Segment Start: Listed entries

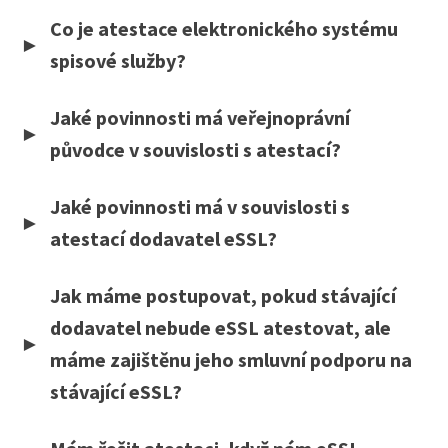
Co je atestace elektronického systému
spisové služby?
Jaké povinnosti má veřejnoprávní
původce v souvislosti s atestací?
Jaké povinnosti má v souvislosti s
atestací dodavatel eSSL?
Jak máme postupovat, pokud stávající
dodavatel nebude eSSL atestovat, ale
máme zajištěnu jeho smluvní podporu na
stávající eSSL?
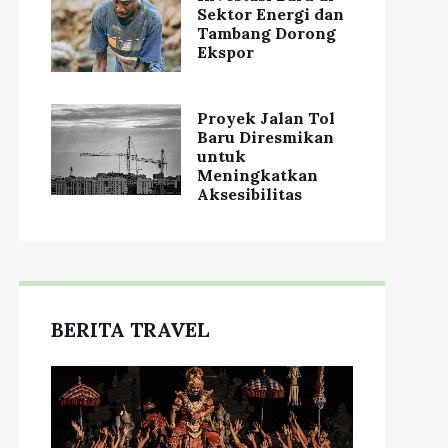
Sektor Energi dan
Tambang Dorong
Ekspor
Proyek Jalan Tol
Baru Diresmikan
untuk
Meningkatkan
Aksesibilitas
BERITA TRAVEL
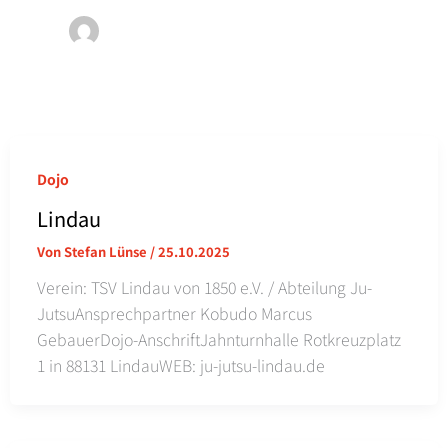
Dojo
Lindau
Von
Stefan Lünse
/
25.10.2025
Verein: TSV Lindau von 1850 e.V. / Abteilung Ju-
JutsuAnsprechpartner Kobudo Marcus
GebauerDojo-AnschriftJahnturnhalle Rotkreuzplatz
1 in 88131 LindauWEB: ju-jutsu-lindau.de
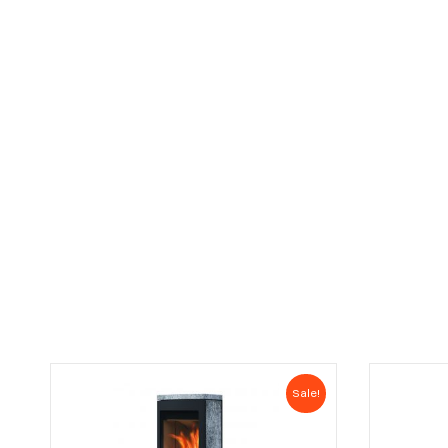
Sale!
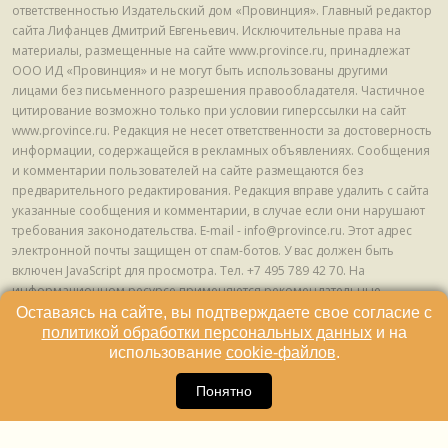
ответственностью Издательский дом «Провинция». Главный редактор
сайта Лифанцев Дмитрий Евгеньевич. Исключительные права на
материалы, размещенные на сайте www.province.ru, принадлежат
ООО ИД «Провинция» и не могут быть использованы другими
лицами без письменного разрешения правообладателя. Частичное
цитирование возможно только при условии гиперссылки на сайт
www.province.ru. Редакция не несет ответственности за достоверность
информации, содержащейся в рекламных объявлениях. Сообщения
и комментарии пользователей на сайте размещаются без
предварительного редактирования. Редакция вправе удалить с сайта
указанные сообщения и комментарии, в случае если они нарушают
требования законодательства. E-mail - info@province.ru. Этот адрес
электронной почты защищен от спам-ботов. У вас должен быть
включен JavaScript для просмотра. Tел. +7 495 789 42 70. На
информационном ресурсе применяются рекомендательные
технологии (информационные технологии предоставления
Оставаясь на сайте, вы подтверждаете свое согласие с
информации на основе сбора, систематизации и анализа сведений,
политикой обработки персональных данных
и на
относящихся к предпочтениям пользователей сети "Интернет",
использование
cookie-файлов
.
находящихся на территории Российской Федерации) © ООО ИД
16
«Провинция», 2013 - 2024г.
Понятно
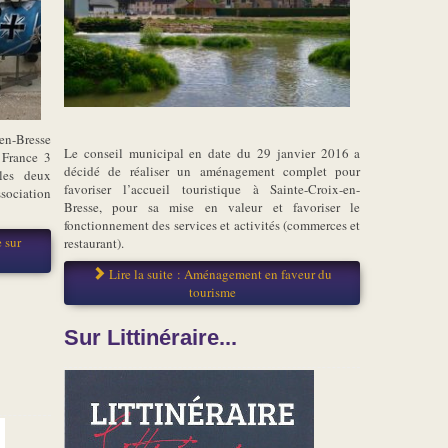
en-Bresse
Le conseil municipal en date du 29 janvier 2016 a
 France 3
décidé de réaliser un aménagement complet pour
les deux
favoriser l’accueil touristique à Sainte-Croix-en-
ssociation
Bresse, pour sa mise en valeur et favoriser le
fonctionnement des services et activités (commerces et
 sur
restaurant).
Lire la suite : Aménagement en faveur du
tourisme
,
Sur Littinéraire...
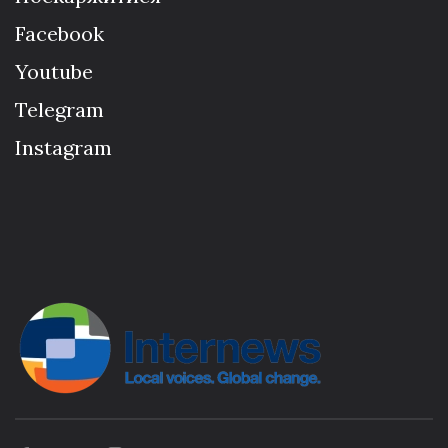
Facebook
Youtube
Telegram
Instagram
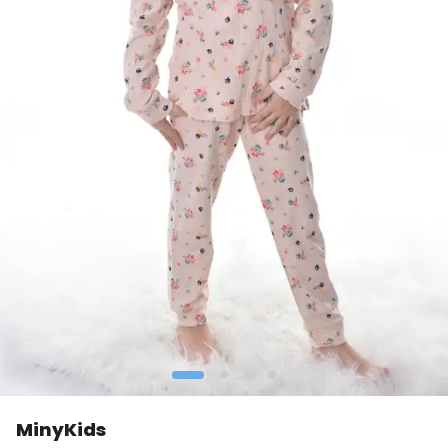
MinyKids
👀
Şu an
3 kişi
inceliyor!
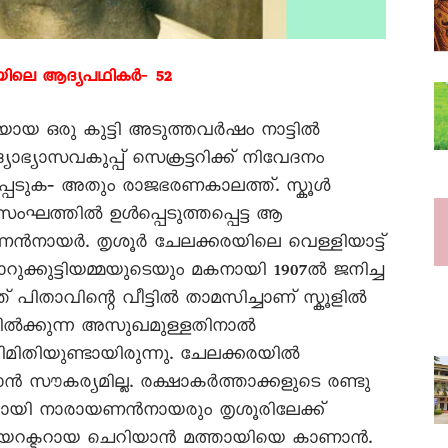
യിലെ ആദ്യപഥികർ‐ 52
തിയായ ഒരു കുട്ടി അടുത്തവർഷം നാട്ടിൽ
്യാസവകുപ്പ് സെക്രട്ടറിക്ക് നിവേദനം
െടുക‐ അതും രാജഭരണകാലത്ത്. സ്കൂൾ
ംഘത്തിൽ ഉൾപ്പെടുത്തപ്പെട്ട ആ
ണൻനായർ. തൃശൂർ ചേലക്കരയിലെ വെള്ളിയാട്ട്
ക്കുട്ടിയമ്മയുടെയും മകനായി 1907ൽ ജനിച്ച
ിതാവിന്റെ വീട്ടിൽ താമസിച്ചാണ് സ്കൂളിൽ
ുനിൽക്കുന്ന അസുഖമുള്ളതിനാൽ
രിമിതിയുണ്ടായിരുന്നു. ചേലക്കരയിൽ
കാൻ സൗകര്യമില്ല. രക്ഷാകർത്താക്കളുടെ രണ്ടു
ധിയായി നാരായണൻനായരും തൃശൂരിലേക്ക്
ഡയറക്ടറായ ചെറിയാൻ മത്തായിയെ കാണാൻ.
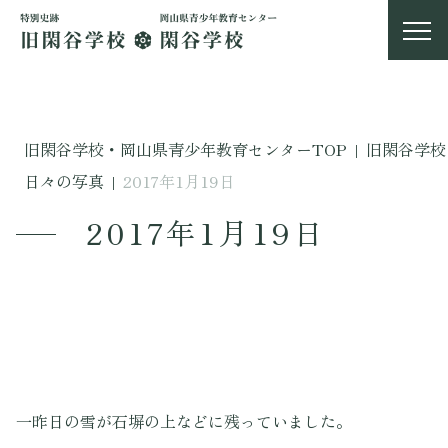
旧閑谷学校・岡山県青少年教育センターTOP
|
旧閑谷学校
日々の写真
|
2017年1月19日
2017年1月19日
一昨日の雪が石塀の上などに残っていました。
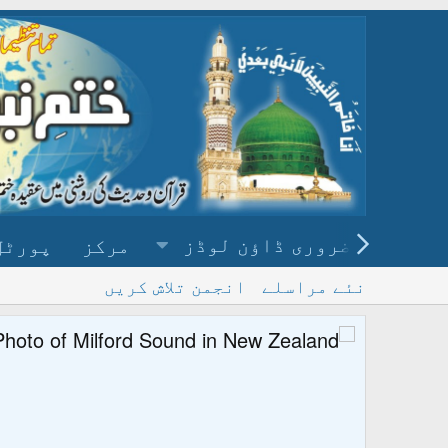
ضروری ڈاؤن لوڈز
مرکز
پورٹل
نئے مراسلے
انجمن تلاش کریں
پ
و ڈاؤن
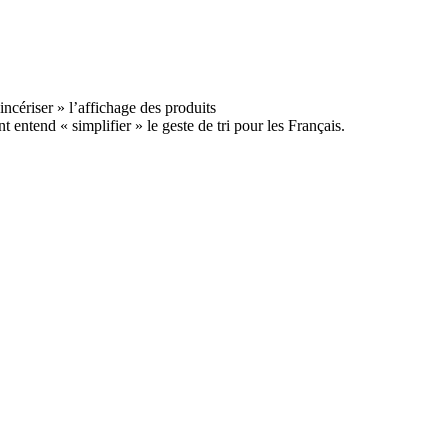
 entend « simplifier » le geste de tri pour les Français.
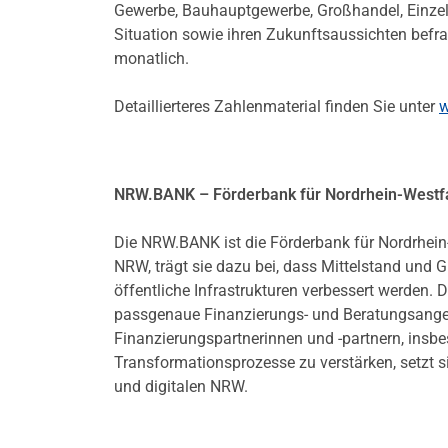
Gewerbe, Bauhauptgewerbe, Großhandel, Einzelha
Situation sowie ihren Zukunftsaussichten befra
monatlich.
Detaillierteres Zahlenmaterial finden Sie unter
w
NRW.BANK – Förderbank für Nordrhein-Westf
Die NRW.BANK ist die Förderbank für Nordrhein
NRW, trägt sie dazu bei, dass Mittelstand und
öffentliche Infrastrukturen verbessert werd
passgenaue Finanzierungs- und Beratungsangebo
Finanzierungspartnerinnen und -partnern, ins
Transformationsprozesse zu verstärken, setzt s
und digitalen NRW.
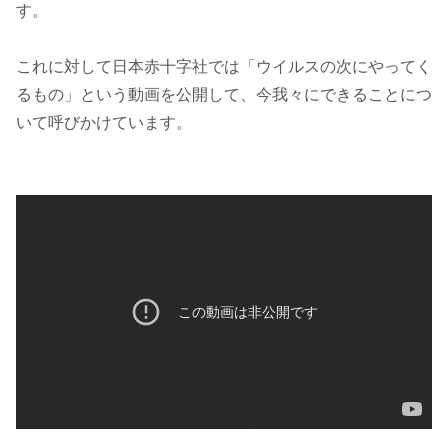
す。
これに対して日本赤十字社では「ウイルスの次にやってく
るもの」という動画を公開して、今我々にできることにつ
いて呼びかけています。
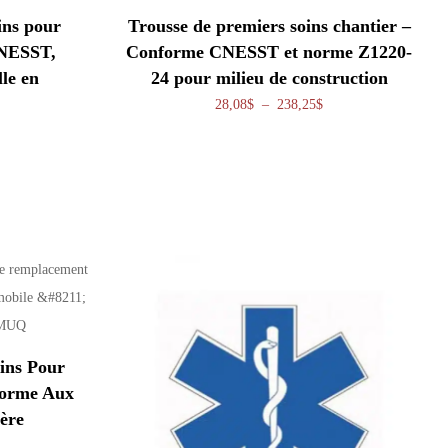
ins pour
Trousse de premiers soins chantier –
CNESST,
Conforme CNESST et norme Z1220-
lle en
24 pour milieu de construction
Plage de prix : 28,08
28,08
$
–
238,25
$
lage de prix : 28,80$ à 71,70$
ins Pour
forme Aux
ère
lage de prix : 56,99$ à 79,99$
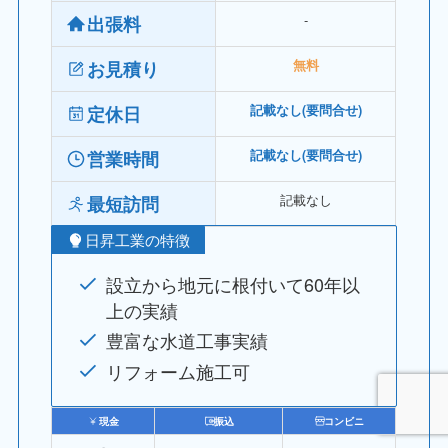
‐
出張料
お見積り
無料
定休日
記載なし(要問合せ)
営業時間
記載なし(要問合せ)
記載なし
最短訪問
日昇工業の特徴
設立から地元に根付いて60年以
上の実績
豊富な水道工事実績
リフォーム施工可
現金
振込
コンビニ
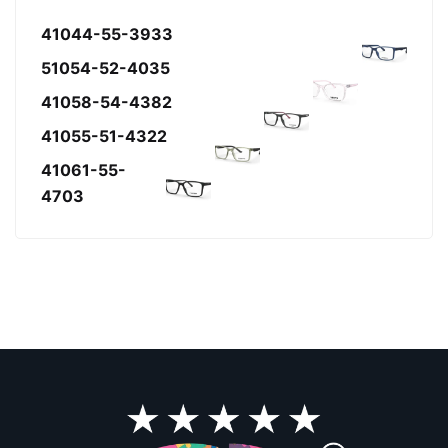
41044-55-3933
51054-52-4035
41058-54-4382
41055-51-4322
41061-55-
4703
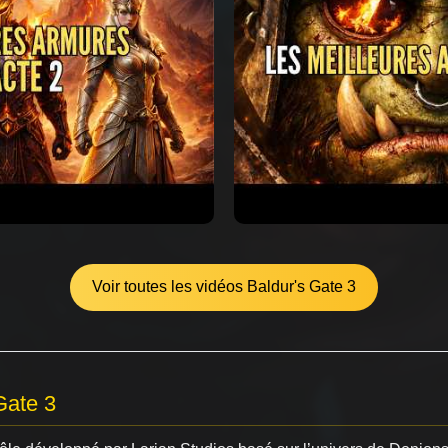
Voir toutes les vidéos Baldur's Gate 3
Gate 3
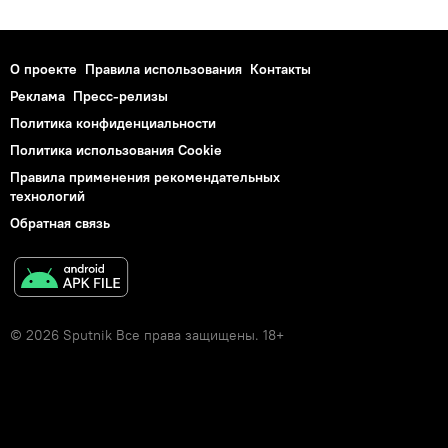
О проекте
Правила использования
Контакты
Реклама
Пресс-релизы
Политика конфиденциальности
Политика использования Cookie
Правила применения рекомендательных
технологий
Обратная связь
© 2026 Sputnik Все права защищены. 18+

Segment End: Listed entries

### Directions
Copy out every line of the records that the string "stávající" appears in.

### Task result
Jak máme postupovat, pokud stávající
stávající eSSL?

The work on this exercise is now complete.